Signal propagation analysis. (a) Evolution of the potential energy distribution profile along a Frenkel-Kontorova chain in the absence of thermal fluctuations with $E_B=1k_{B}T$ and $k=100k_{B}T{\mathrm{nm}}^{-2}$. The initial contraction relaxes and does not propagate. (b) Potential energy distribution profile averaged over 5000 trajectories for identical chains affected by thermal fluctuations, normalized by the average energy per bead in a chain without perturbations, $\langle U_{i,0}\rangle$. In this case, the compression is active and propagates diffusively. The averaged signal has been filtered by applying the Savitzky-Golay algorithm with a window size of 51 data points [27] (black). The fit curve (red) corresponds to the solution to the diffusion equation with a reflecting boundary at $x=0$ with the diffusion constant $D$ extracted from the fit. (c) Dynamics of the position of the potential energy front $x_{fr}$ for different $E_B$ and $k$ pairs, indicated in brackets. The front position $x_{\text{fr}}$ is the position where the filtered signal reaches the threshold.

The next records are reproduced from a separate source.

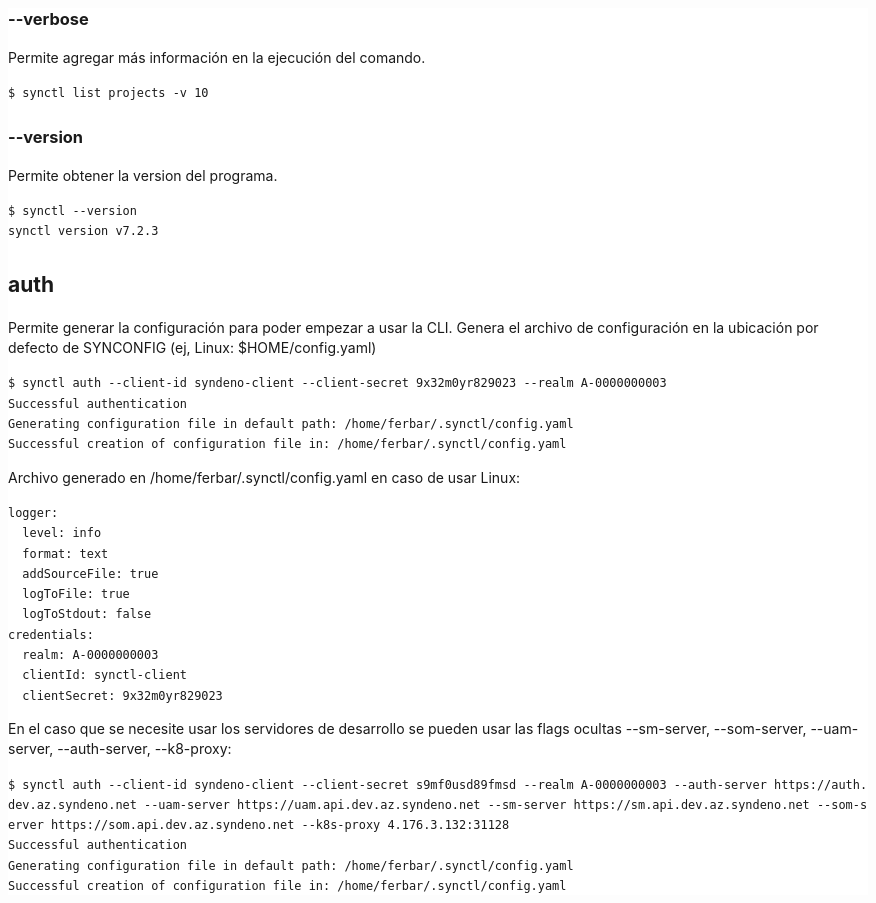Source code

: ### --verbose

Permite agregar más información en la ejecución del comando.

```
$ synctl list projects -v 10
```

### --version

Permite obtener la version del programa.

```
$ synctl --version
synctl version v7.2.3
```

## auth

Permite generar la configuración para poder empezar a usar la CLI. Genera el archivo de configuración en la ubicación por defecto de SYNCONFIG (ej, Linux: $HOME/config.yaml)

```
$ synctl auth --client-id syndeno-client --client-secret 9x32m0yr829023 --realm A-0000000003
Successful authentication
Generating configuration file in default path: /home/ferbar/.synctl/config.yaml
Successful creation of configuration file in: /home/ferbar/.synctl/config.yaml
```

Archivo generado en /home/ferbar/.synctl/config.yaml en caso de usar Linux:

```
logger:
  level: info
  format: text
  addSourceFile: true
  logToFile: true
  logToStdout: false
credentials:
  realm: A-0000000003
  clientId: synctl-client
  clientSecret: 9x32m0yr829023
```

En el caso que se necesite usar los servidores de desarrollo se pueden usar las flags ocultas --sm-server, --som-server, --uam-server, --auth-server, --k8-proxy:

```
$ synctl auth --client-id syndeno-client --client-secret s9mf0usd89fmsd --realm A-0000000003 --auth-server https://auth.dev.az.syndeno.net --uam-server https://uam.api.dev.az.syndeno.net --sm-server https://sm.api.dev.az.syndeno.net --som-server https://som.api.dev.az.syndeno.net --k8s-proxy 4.176.3.132:31128
Successful authentication
Generating configuration file in default path: /home/ferbar/.synctl/config.yaml
Successful creation of configuration file in: /home/ferbar/.synctl/config.yaml
```
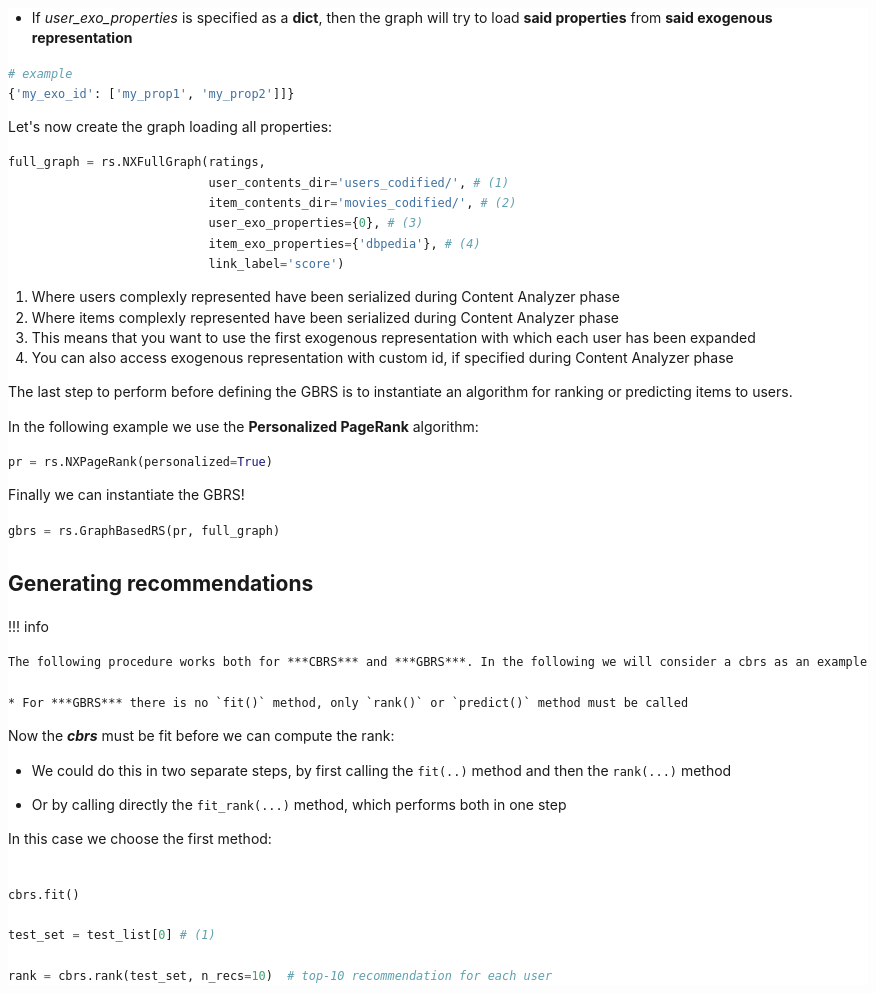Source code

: *   If *user_exo_properties* is specified as a **dict**, then the graph will try to load **said properties** from **said exogenous representation**
```python
# example
{'my_exo_id': ['my_prop1', 'my_prop2']]}
```

Let's now create the graph loading all properties:

```python
full_graph = rs.NXFullGraph(ratings, 
                            user_contents_dir='users_codified/', # (1)
                            item_contents_dir='movies_codified/', # (2)
                            user_exo_properties={0}, # (3)
                            item_exo_properties={'dbpedia'}, # (4)
                            link_label='score')
```

1. Where users complexly represented have been serialized during Content Analyzer phase
2. Where items complexly represented have been serialized during Content Analyzer phase
3. This means that you want to use the first exogenous representation with which each user has been expanded
4. You can also access exogenous representation with custom id, if specified during Content Analyzer phase

The last step to perform before defining the GBRS is to instantiate an algorithm for ranking or predicting items to users.

In the following example we use the **Personalized PageRank** algorithm:

```python
pr = rs.NXPageRank(personalized=True)
```

Finally we can instantiate the GBRS!

```python
gbrs = rs.GraphBasedRS(pr, full_graph)
```

## Generating recommendations

!!! info

	The following procedure works both for ***CBRS*** and ***GBRS***. In the following we will consider a cbrs as an example
    
    * For ***GBRS*** there is no `fit()` method, only `rank()` or `predict()` method must be called

Now the ***cbrs*** must be fit before we can compute the rank:

* We could do this in two separate steps, by first calling the `fit(..)` method and then the `rank(...)` method 

* Or by calling directly the `fit_rank(...)` method, which performs both in one step

In this case we choose the first method:

```python

cbrs.fit()

test_set = test_list[0] # (1)

rank = cbrs.rank(test_set, n_recs=10)  # top-10 recommendation for each user
```

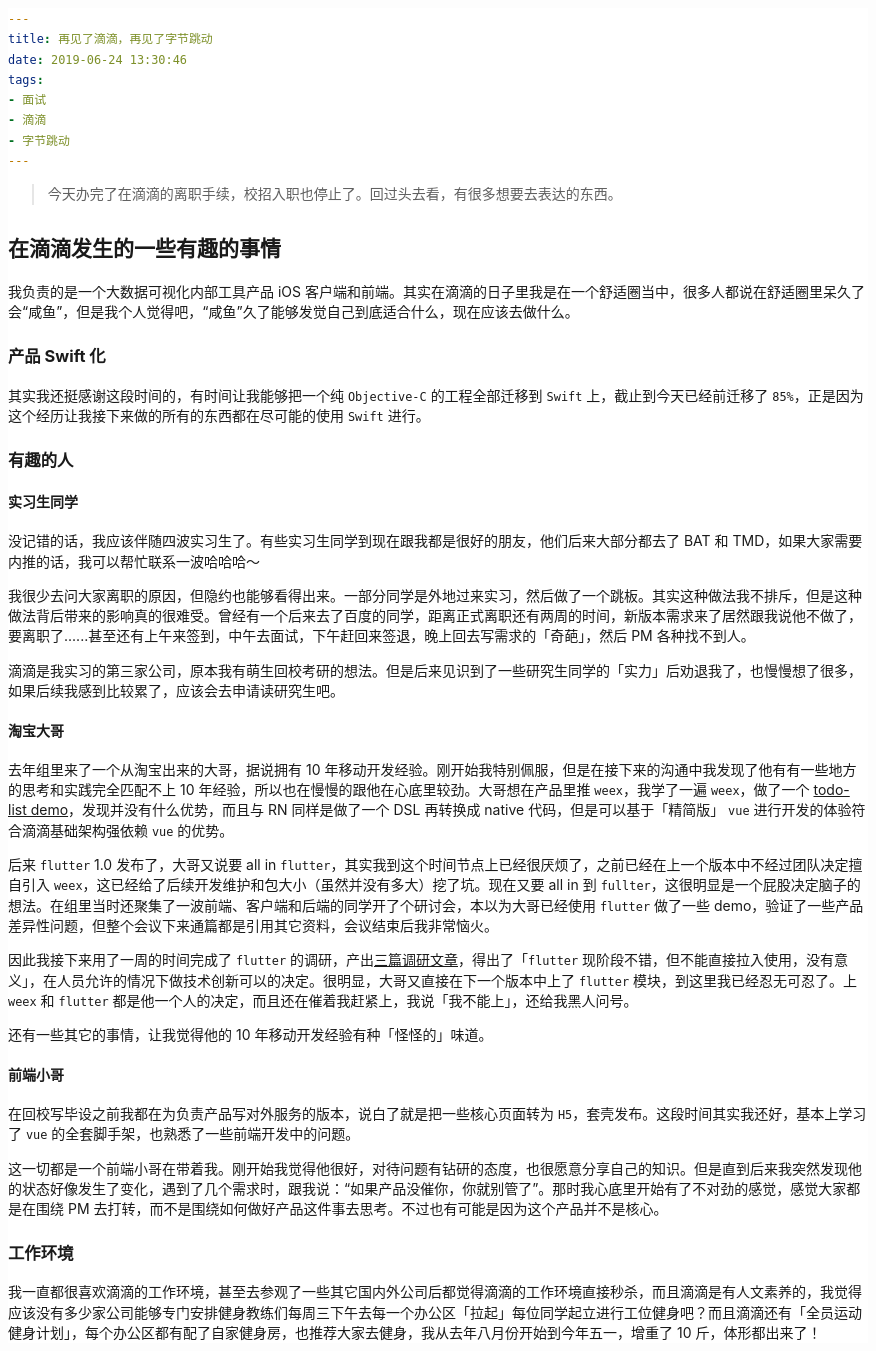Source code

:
 ```yaml
---
title: 再见了滴滴，再见了字节跳动
date: 2019-06-24 13:30:46
tags:
- 面试
- 滴滴
- 字节跳动
---
```


> 今天办完了在滴滴的离职手续，校招入职也停止了。回过头去看，有很多想要去表达的东西。

## 在滴滴发生的一些有趣的事情
我负责的是一个大数据可视化内部工具产品 iOS 客户端和前端。其实在滴滴的日子里我是在一个舒适圈当中，很多人都说在舒适圈里呆久了会“咸鱼”，但是我个人觉得吧，“咸鱼”久了能够发觉自己到底适合什么，现在应该去做什么。

### 产品 Swift 化
其实我还挺感谢这段时间的，有时间让我能够把一个纯 `Objective-C` 的工程全部迁移到 `Swift` 上，截止到今天已经前迁移了 `85%`，正是因为这个经历让我接下来做的所有的东西都在尽可能的使用 `Swift` 进行。

### 有趣的人
#### 实习生同学
没记错的话，我应该伴随四波实习生了。有些实习生同学到现在跟我都是很好的朋友，他们后来大部分都去了 BAT 和 TMD，如果大家需要内推的话，我可以帮忙联系一波哈哈哈～

我很少去问大家离职的原因，但隐约也能够看得出来。一部分同学是外地过来实习，然后做了一个跳板。其实这种做法我不排斥，但是这种做法背后带来的影响真的很难受。曾经有一个后来去了百度的同学，距离正式离职还有两周的时间，新版本需求来了居然跟我说他不做了，要离职了......甚至还有上午来签到，中午去面试，下午赶回来签退，晚上回去写需求的「奇葩」，然后 PM 各种找不到人。

滴滴是我实习的第三家公司，原本我有萌生回校考研的想法。但是后来见识到了一些研究生同学的「实力」后劝退我了，也慢慢想了很多，如果后续我感到比较累了，应该会去申请读研究生吧。

#### 淘宝大哥
去年组里来了一个从淘宝出来的大哥，据说拥有 10 年移动开发经验。刚开始我特别佩服，但是在接下来的沟通中我发现了他有有一些地方的思考和实践完全匹配不上 10 年经验，所以也在慢慢的跟他在心底里较劲。大哥想在产品里推 `weex`，我学了一遍 `weex`，做了一个 [todo-list demo](https://github.com/windstormeye/WeexPractices)，发现并没有什么优势，而且与 RN 同样是做了一个 DSL 再转换成 native 代码，但是可以基于「精简版」 `vue` 进行开发的体验符合滴滴基础架构强依赖 `vue` 的优势。

后来 `flutter` 1.0 发布了，大哥又说要 all in `flutter`，其实我到这个时间节点上已经很厌烦了，之前已经在上一个版本中不经过团队决定擅自引入 `weex`，这已经给了后续开发维护和包大小（虽然并没有多大）挖了坑。现在又要 all in 到 `fullter`，这很明显是一个屁股决定脑子的想法。在组里当时还聚集了一波前端、客户端和后端的同学开了个研讨会，本以为大哥已经使用 `flutter` 做了一些 demo，验证了一些产品差异性问题，但整个会议下来通篇都是引用其它资料，会议结束后我非常恼火。

因此我接下来用了一周的时间完成了 `flutter` 的调研，产出[三篇调研文章](http://pjhubs.com/2019/01/17/flutter-3/)，得出了「`flutter` 现阶段不错，但不能直接拉入使用，没有意义」，在人员允许的情况下做技术创新可以的决定。很明显，大哥又直接在下一个版本中上了 `flutter` 模块，到这里我已经忍无可忍了。上 `weex` 和 `flutter` 都是他一个人的决定，而且还在催着我赶紧上，我说「我不能上」，还给我黑人问号。

还有一些其它的事情，让我觉得他的 10 年移动开发经验有种「怪怪的」味道。

#### 前端小哥
在回校写毕设之前我都在为负责产品写对外服务的版本，说白了就是把一些核心页面转为 `H5`，套壳发布。这段时间其实我还好，基本上学习了 `vue` 的全套脚手架，也熟悉了一些前端开发中的问题。

这一切都是一个前端小哥在带着我。刚开始我觉得他很好，对待问题有钻研的态度，也很愿意分享自己的知识。但是直到后来我突然发现他的状态好像发生了变化，遇到了几个需求时，跟我说：“如果产品没催你，你就别管了”。那时我心底里开始有了不对劲的感觉，感觉大家都是在围绕 PM 去打转，而不是围绕如何做好产品这件事去思考。不过也有可能是因为这个产品并不是核心。

### 工作环境
我一直都很喜欢滴滴的工作环境，甚至去参观了一些其它国内外公司后都觉得滴滴的工作环境直接秒杀，而且滴滴是有人文素养的，我觉得应该没有多少家公司能够专门安排健身教练们每周三下午去每一个办公区「拉起」每位同学起立进行工位健身吧？而且滴滴还有「全员运动健身计划」，每个办公区都有配了自家健身房，也推荐大家去健身，我从去年八月份开始到今年五一，增重了 10 斤，体形都出来了！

The units of $E_B$ and $k$ are $k_{B}T$ and $k_{B}T{\mathrm{nm}}^{-2}$, in all plots, respectively, where $T$ is the room temperature.

Figure 3

Diffusion coefficient of a kink generated in the center of a Frenkel-Kontorova chain for different chain stiffness $k$ and bond energy $E_B$, each extracted from the energy average of 2000 kink trajectories, normalized by the minimum diffusion constant required to transmit the signal, $D_0$, the maximum chain stiffness, $k_0=65k_{B}T{\mathrm{nm}}^{-2}$, and the maximum activation energy, $E_A=20k_{B}T$. The upper limit (magenta) corresponds to the limit where the activation energy cannot overcome the first potential barrier. The orange line limits the cases where the diffusion constant is $D_0$. Hydrophobic bond energy differences $E_B$ below $1k_{B}T$ ($E_B/E_A=0.05$) lead to unstable chains (white). Finally, the maximum energy released between a pair of hydrophobic residues $E_B$ is approximately $4k_{B}T$ ($E_B/E_A=0.2$) [35] (light green).

Figure 4

(a) Sketch of the discontinuity model. (b) Potential energy distribution profile at $t=1\mu \mathrm{s}$ averaged over 5000 trajectories for chains with $E_B=1k_{B}T$ and $k=100k_{B}T{\mathrm{nm}}^{-2}$ affected by thermal fluctuations, which include a discontinuity (light gray line) affecting the region highlighted in light red, normalized by the average energy per bead in a chain without perturbations, $\langle U_{i,0}\rangle$. This distribution is compared with that of a chain with the same $k,E_B$ properties which does not have a discontinuity (black line), discussed in Fig. 2. Both filtered signals have been obtained by applying the Savitzky-Golay algorithm with a window size of 51 data points [27] on the original signal averages. The fit curves (dashed lines, red and blue for the no-discontinuity and discontinuity cases, respectively) correspond to the solution to the diffusion equation with a reflecting boundary at $x=0$ with the indicated diffusion constant $D$ values extracted from the fit.